Yesterday I played flute duets with a friend, who has been playing flute for a lot longer than I have, though it isn't his primary instrument, and I played below my ability. Why did that happen?
It's always harder to play with other people than it is to play by yourself. You have to listen to them, keep up with them, and be listened to by them. You're playing under pressure, even if the people you are playing with are friends and supportive. When I play alone, I'm not self-conscious. I assume that anyone who can hear me is trying hard not to pay attention. But my friend and I were paying attention our own playing, and attention is critical (if not necessarily judgmental). Also, we were sight-reading a bunch of duets that neither of us had practiced, so we naturally made mistakes (my friend was also playing below his ability).

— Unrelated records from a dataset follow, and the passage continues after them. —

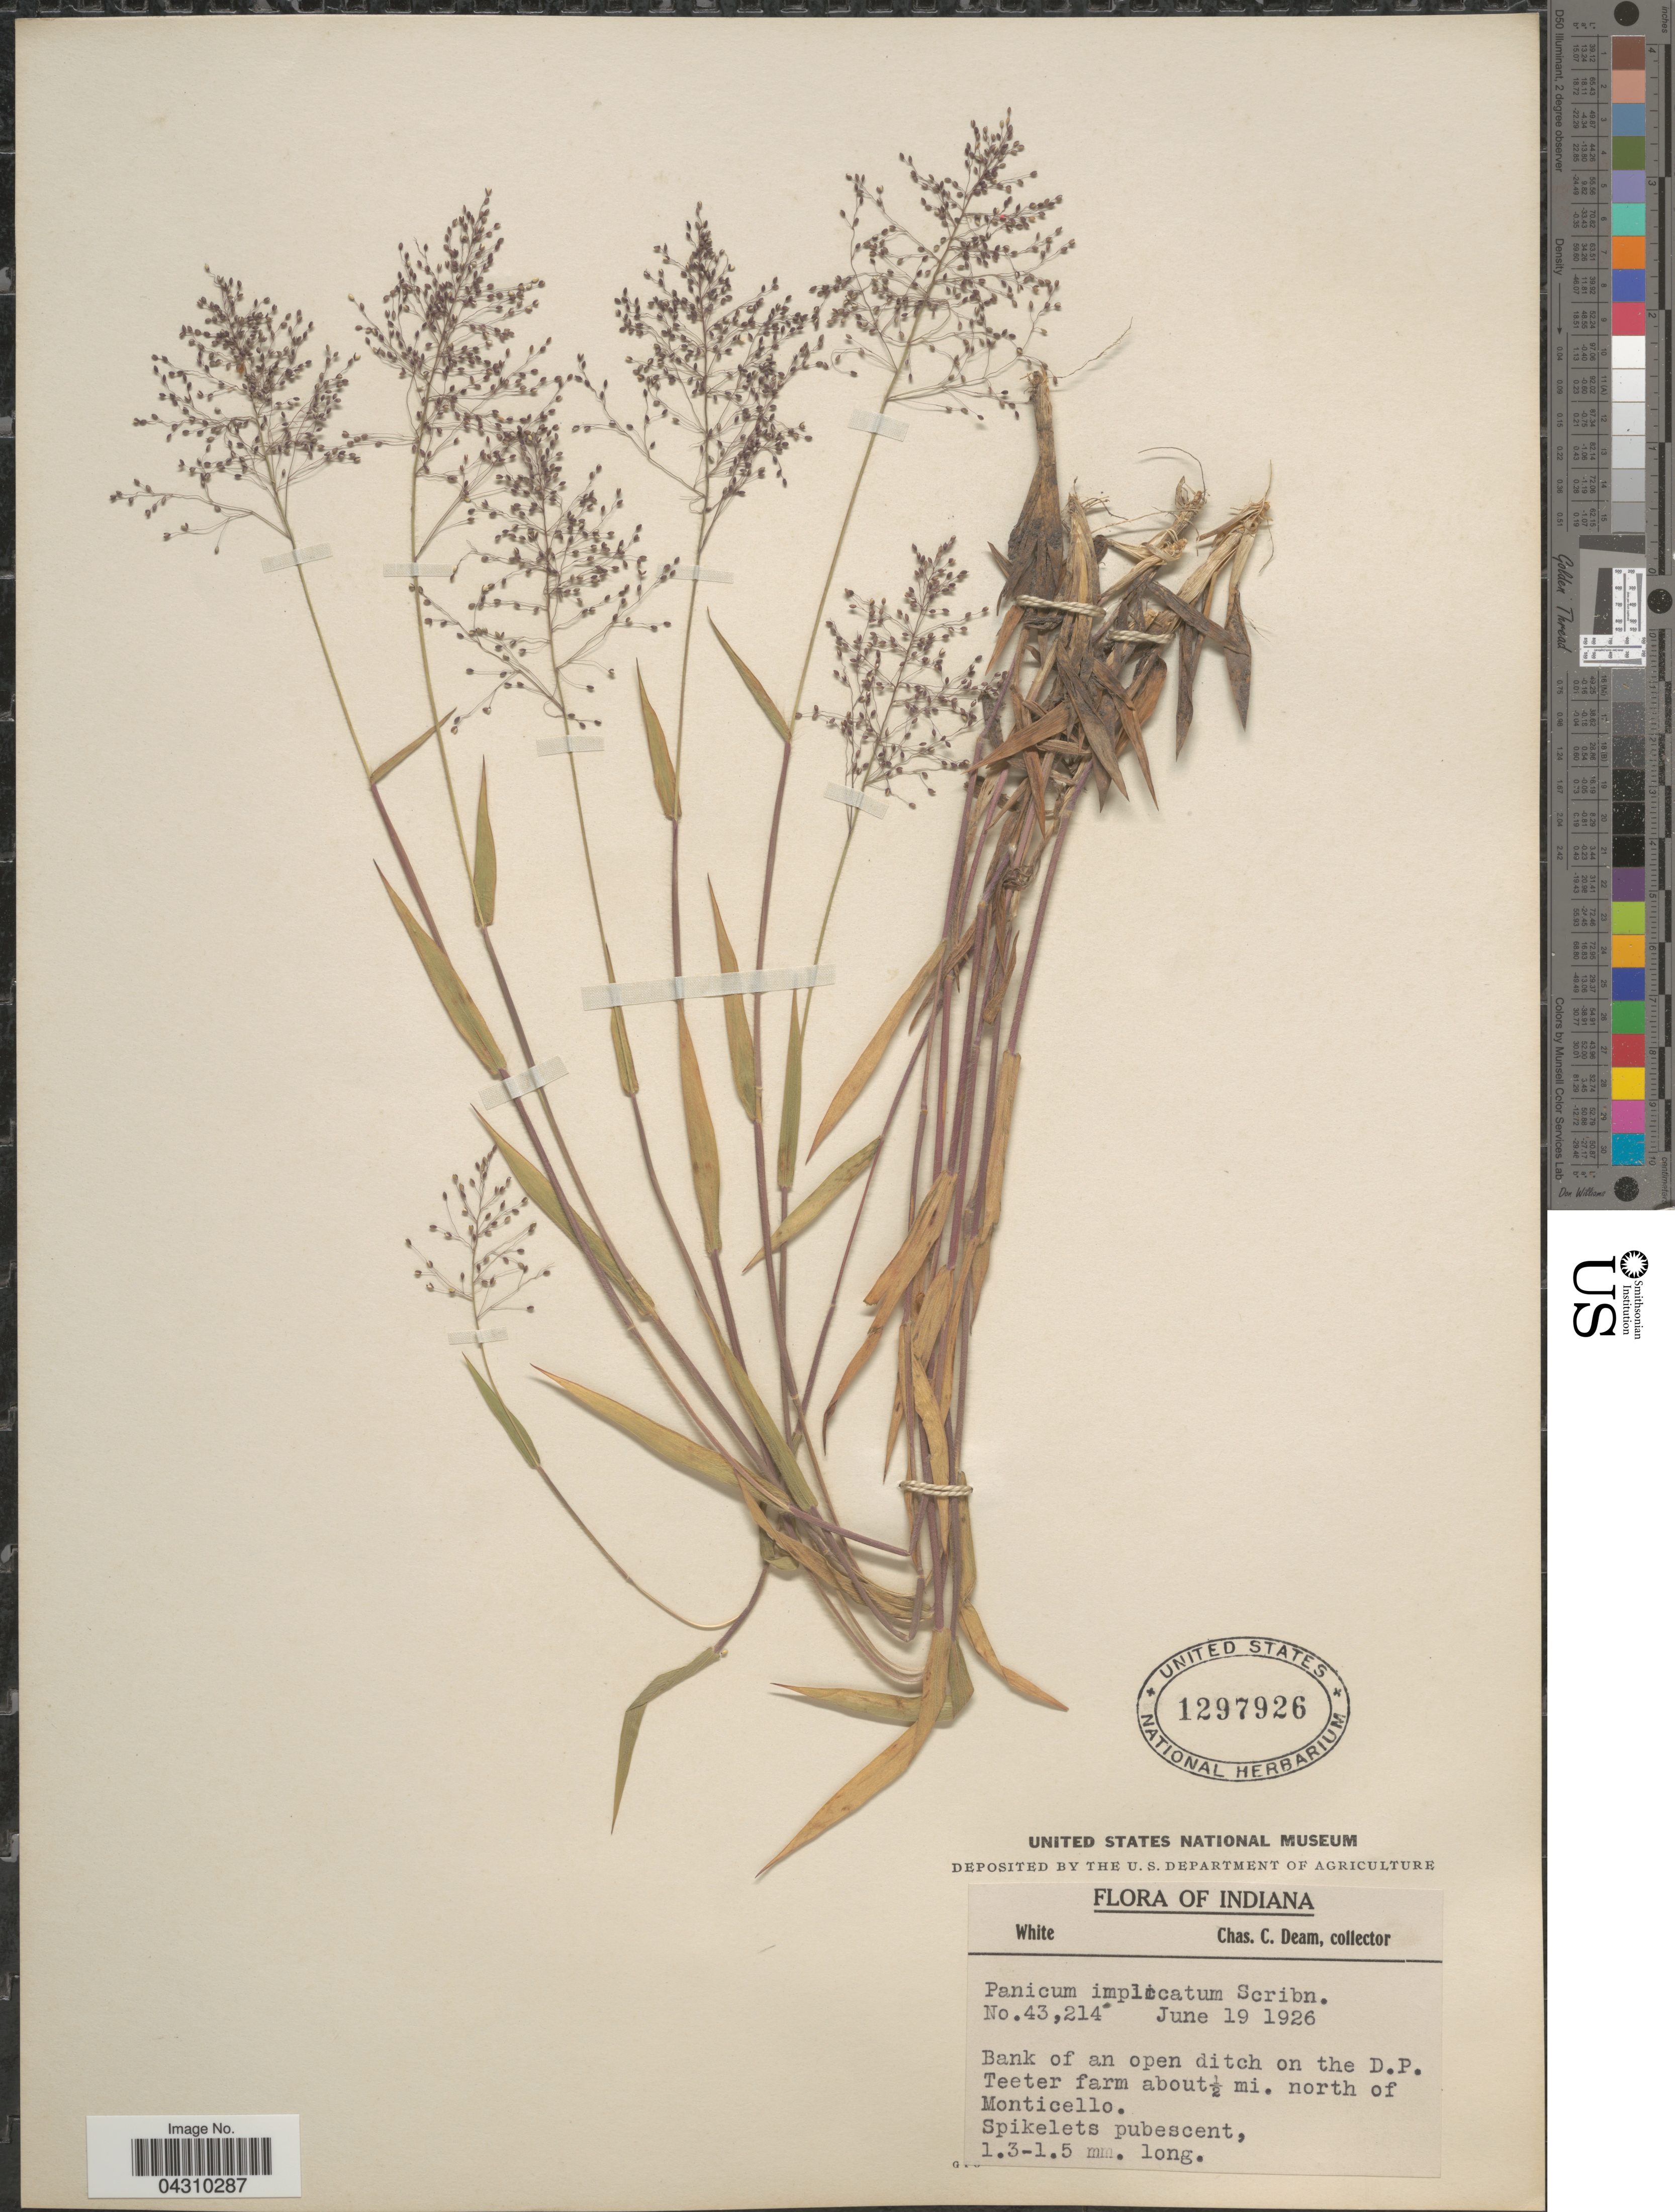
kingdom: Plantae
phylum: Tracheophyta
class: Liliopsida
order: Poales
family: Poaceae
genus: Dichanthelium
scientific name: Dichanthelium acuminatum var. acuminatum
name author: (Sw.) Gould & C.A. Clark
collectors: C. C. Deam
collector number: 43214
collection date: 1926-06-19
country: United States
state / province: Indiana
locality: White. Bank of an open ditch on the D.P. Teeter farm about ½ mi. north of Monticello.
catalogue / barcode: US 1297926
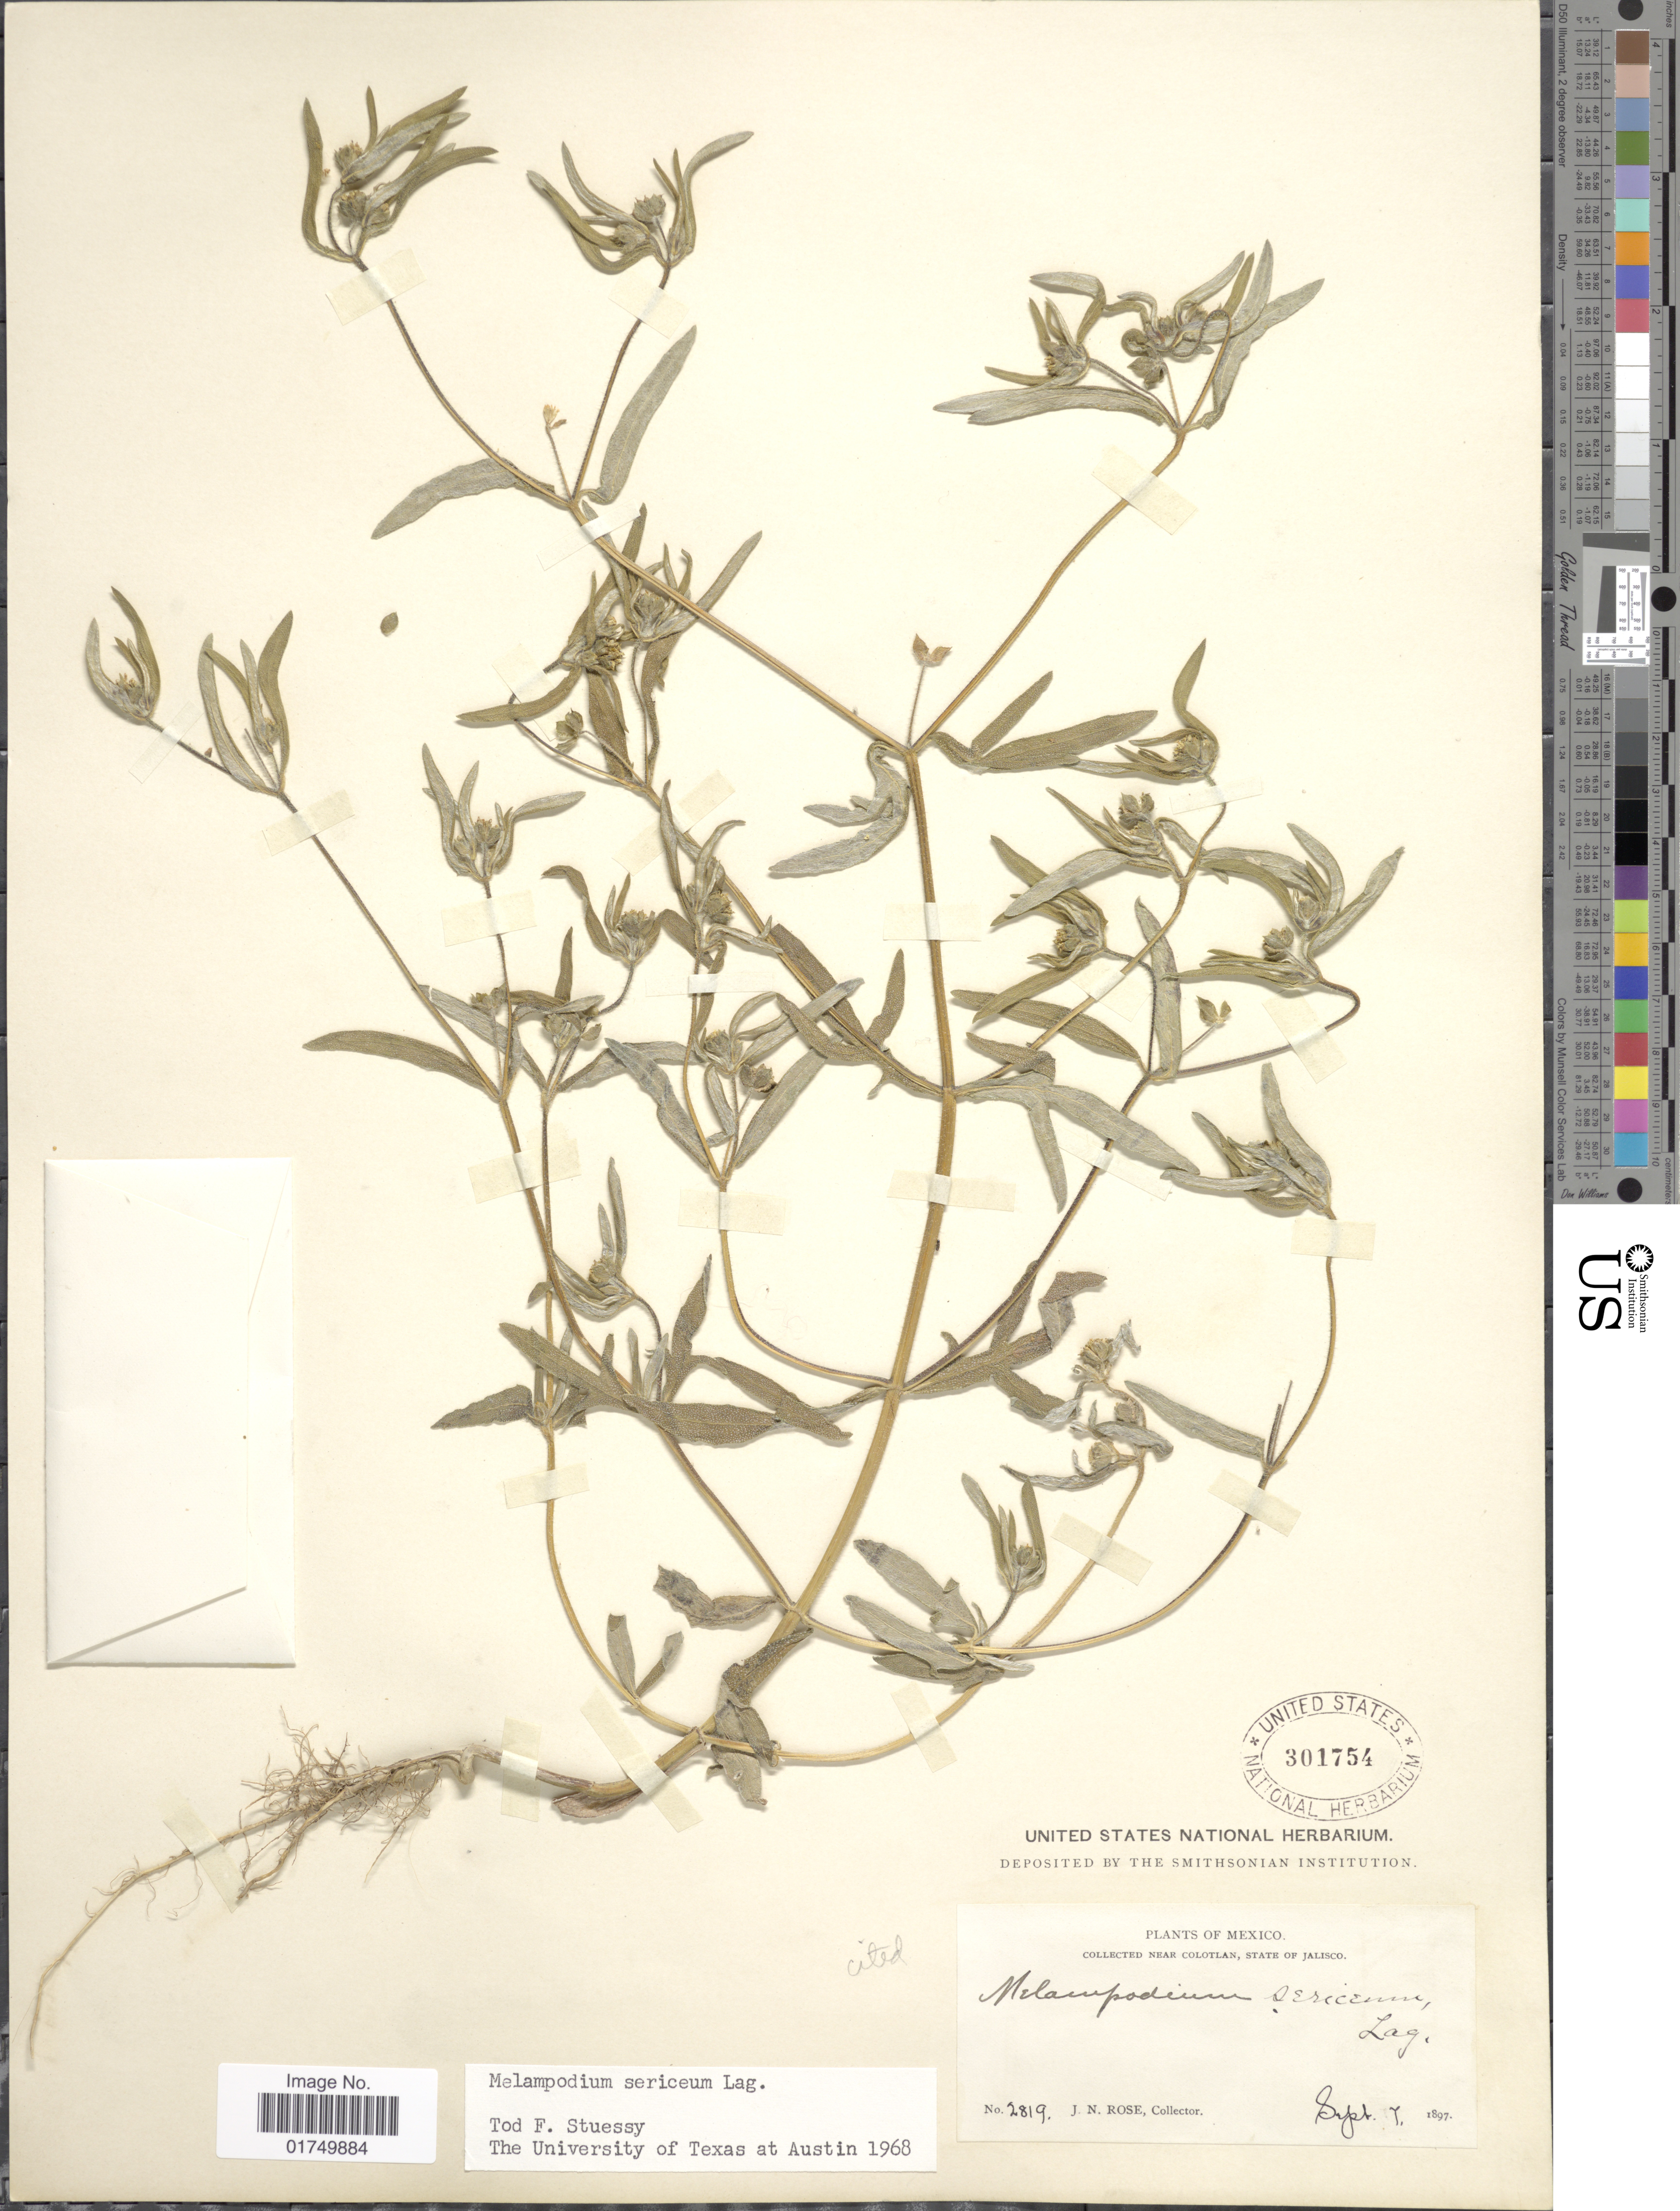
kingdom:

The difficulty in playing an instrument in a new situation, with other musicians, is in collecting yourself, remembering to do all the things that make your playing passable: breathing, embouchure, fingering, feeling the music and playing it correctly. Paying attention to all of these factors is easier when you don't have the additional distraction and pressure of playing with someone else.
So maybe it's a matter of re-framing again. The presence of a fellow musician, rather than distracting you from what you need to bring to your playing, should focus your attention on it.